#### [Source text]
*** Begin section ***

The First Art Newspaper on the Net   Established in 1996 United States Friday, April 27, 2018

Wellin Museum presents first exhibition of Pranlal Patel's photographs in the United States
Pranlal Patel, Making Brooms, Saraspur, Ahmedabad, Jyoti Sangh Series, c. 1937. Image courtesy of Pranlal Patel.

CLINTON, NY.- The Wellin Museum of Art presents the first U.S. exhibition of photographs by celebrated Indian photographer Pranlal K. Patel. On view February 1 through April 15, 2014, Refocusing the Lens: Pranlal K. Patel’s Photographs of Women at Work in Ahmedabad features 35 images that document the lives of women in the workforce in early twentieth-century India, as well as several other related works by the artist, and the original camera Patel used to capture these arresting images. Taken in 1937 as a commission for Jyoti Sangh, a philanthropic group dedicated to improving the lives of women in India, the photographs provide unprecedented insight into the lives of working-class women as they engaged in a range of labor activities—in their homes, neighborhoods, and the markets of Ahmedabad. Refocusing the Lens is the first posthumous exhibition of work by Pranlal Patel, who passed away on January 18, 2014, at the age of 104.

“Pranlal Patel and I had been working together since 2011 to create this exhibition,” said Lisa Trivedi, exhibition curator and associate professor of history at Hamilton College. “It is with deep sadness that we move forward without him. The exhibition is now a tribute to his skill as a photographer, who beautifully documented the work of ordinary women in pre-independence India, preserving for us perhaps the first records of this segment of the population.”

*** End section ***

#### [Task details]
Please reproduce the passage of the article on the Pranlal Patel exhibition starting at "Wellin Museum presents" and ending at "of Pranlal Patel.".

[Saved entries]
*** Begin section ***

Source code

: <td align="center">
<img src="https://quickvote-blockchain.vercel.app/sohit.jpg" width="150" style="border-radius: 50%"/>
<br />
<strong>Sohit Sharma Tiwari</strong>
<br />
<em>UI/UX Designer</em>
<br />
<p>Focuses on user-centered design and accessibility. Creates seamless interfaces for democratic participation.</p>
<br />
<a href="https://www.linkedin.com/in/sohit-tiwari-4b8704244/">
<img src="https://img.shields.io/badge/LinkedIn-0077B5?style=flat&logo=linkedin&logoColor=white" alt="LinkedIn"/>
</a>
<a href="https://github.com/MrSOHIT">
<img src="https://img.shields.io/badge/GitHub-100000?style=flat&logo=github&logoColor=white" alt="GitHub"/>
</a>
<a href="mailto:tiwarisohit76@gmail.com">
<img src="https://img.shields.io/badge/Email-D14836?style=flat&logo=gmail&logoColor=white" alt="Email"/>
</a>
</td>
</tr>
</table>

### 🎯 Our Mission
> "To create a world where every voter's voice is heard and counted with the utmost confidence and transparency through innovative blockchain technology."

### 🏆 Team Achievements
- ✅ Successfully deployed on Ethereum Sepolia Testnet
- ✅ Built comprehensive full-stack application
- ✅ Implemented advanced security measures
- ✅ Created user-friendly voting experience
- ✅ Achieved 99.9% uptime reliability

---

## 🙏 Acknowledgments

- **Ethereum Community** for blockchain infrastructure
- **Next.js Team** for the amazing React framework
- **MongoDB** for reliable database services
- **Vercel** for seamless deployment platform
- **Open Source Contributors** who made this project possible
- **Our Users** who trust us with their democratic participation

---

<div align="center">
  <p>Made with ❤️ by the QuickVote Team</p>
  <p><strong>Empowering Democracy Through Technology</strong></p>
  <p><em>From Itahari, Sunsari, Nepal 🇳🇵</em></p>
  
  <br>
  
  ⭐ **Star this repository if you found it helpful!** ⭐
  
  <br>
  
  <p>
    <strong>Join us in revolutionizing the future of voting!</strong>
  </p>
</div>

*** End section ***
*** Begin section ***

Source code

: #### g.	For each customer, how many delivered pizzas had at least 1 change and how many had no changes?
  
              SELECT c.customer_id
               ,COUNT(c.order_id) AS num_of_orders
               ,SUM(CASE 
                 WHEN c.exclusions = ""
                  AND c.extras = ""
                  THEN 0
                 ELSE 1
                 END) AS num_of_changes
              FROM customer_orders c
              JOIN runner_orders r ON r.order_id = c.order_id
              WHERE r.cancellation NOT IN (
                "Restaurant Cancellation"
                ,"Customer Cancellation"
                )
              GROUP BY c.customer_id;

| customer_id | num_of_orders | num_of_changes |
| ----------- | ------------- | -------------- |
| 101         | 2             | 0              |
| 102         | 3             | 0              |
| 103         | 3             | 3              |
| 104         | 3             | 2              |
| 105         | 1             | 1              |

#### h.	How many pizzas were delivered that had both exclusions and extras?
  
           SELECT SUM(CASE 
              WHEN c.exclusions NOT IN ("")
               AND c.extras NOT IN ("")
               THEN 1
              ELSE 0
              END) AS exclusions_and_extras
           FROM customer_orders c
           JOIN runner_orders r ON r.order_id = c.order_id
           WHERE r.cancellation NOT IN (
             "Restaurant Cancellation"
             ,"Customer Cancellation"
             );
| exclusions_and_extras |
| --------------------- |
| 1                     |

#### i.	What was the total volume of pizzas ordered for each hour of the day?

*** End section ***
*** Begin section ***

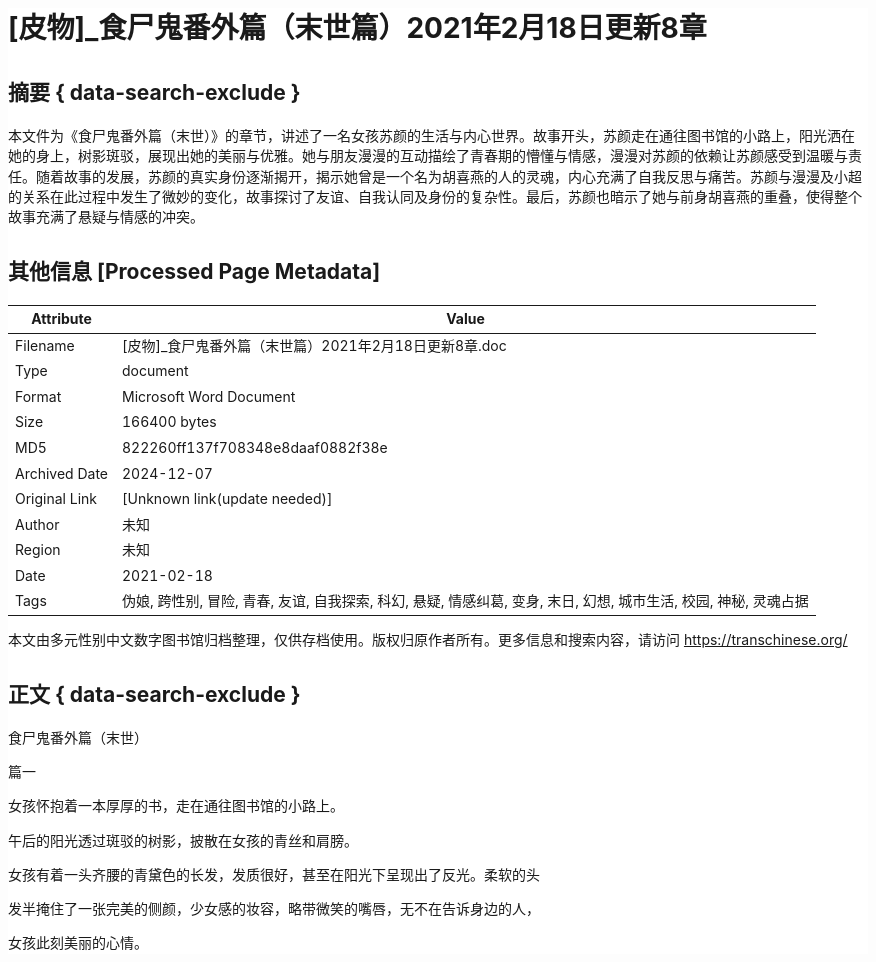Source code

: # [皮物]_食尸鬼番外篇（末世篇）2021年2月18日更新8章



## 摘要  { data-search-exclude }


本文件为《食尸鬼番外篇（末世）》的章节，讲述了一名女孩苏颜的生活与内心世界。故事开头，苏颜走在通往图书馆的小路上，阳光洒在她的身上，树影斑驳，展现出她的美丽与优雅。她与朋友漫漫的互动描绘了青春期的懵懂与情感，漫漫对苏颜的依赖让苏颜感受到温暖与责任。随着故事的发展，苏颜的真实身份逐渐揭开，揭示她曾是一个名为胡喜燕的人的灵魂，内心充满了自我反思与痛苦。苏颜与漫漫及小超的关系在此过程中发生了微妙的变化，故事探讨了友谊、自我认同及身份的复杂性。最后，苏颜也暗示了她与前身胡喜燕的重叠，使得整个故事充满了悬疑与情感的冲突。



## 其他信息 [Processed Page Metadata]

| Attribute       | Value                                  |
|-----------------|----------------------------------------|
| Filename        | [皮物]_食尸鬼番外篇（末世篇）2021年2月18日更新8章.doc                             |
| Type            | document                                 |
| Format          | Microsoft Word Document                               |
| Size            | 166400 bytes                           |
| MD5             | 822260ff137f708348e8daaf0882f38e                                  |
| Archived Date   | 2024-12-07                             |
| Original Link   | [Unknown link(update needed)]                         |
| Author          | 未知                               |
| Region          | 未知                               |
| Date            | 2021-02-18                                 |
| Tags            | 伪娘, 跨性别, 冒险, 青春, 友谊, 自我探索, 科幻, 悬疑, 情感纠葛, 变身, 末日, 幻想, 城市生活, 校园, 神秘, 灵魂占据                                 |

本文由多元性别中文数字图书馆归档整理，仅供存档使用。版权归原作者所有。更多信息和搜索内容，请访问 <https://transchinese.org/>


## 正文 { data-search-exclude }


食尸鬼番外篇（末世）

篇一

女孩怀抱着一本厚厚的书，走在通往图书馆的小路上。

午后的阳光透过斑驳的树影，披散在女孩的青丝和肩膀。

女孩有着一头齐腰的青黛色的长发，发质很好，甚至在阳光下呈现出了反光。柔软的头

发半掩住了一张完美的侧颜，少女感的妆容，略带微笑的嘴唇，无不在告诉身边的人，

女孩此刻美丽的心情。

*** End section ***

#### [Exercise solution]
Wellin Museum presents first exhibition of Pranlal Patel's photographs in the United States
Pranlal Patel, Making Brooms, Saraspur, Ahmedabad, Jyoti Sangh Series, c. 1937. Image courtesy of Pranlal Patel.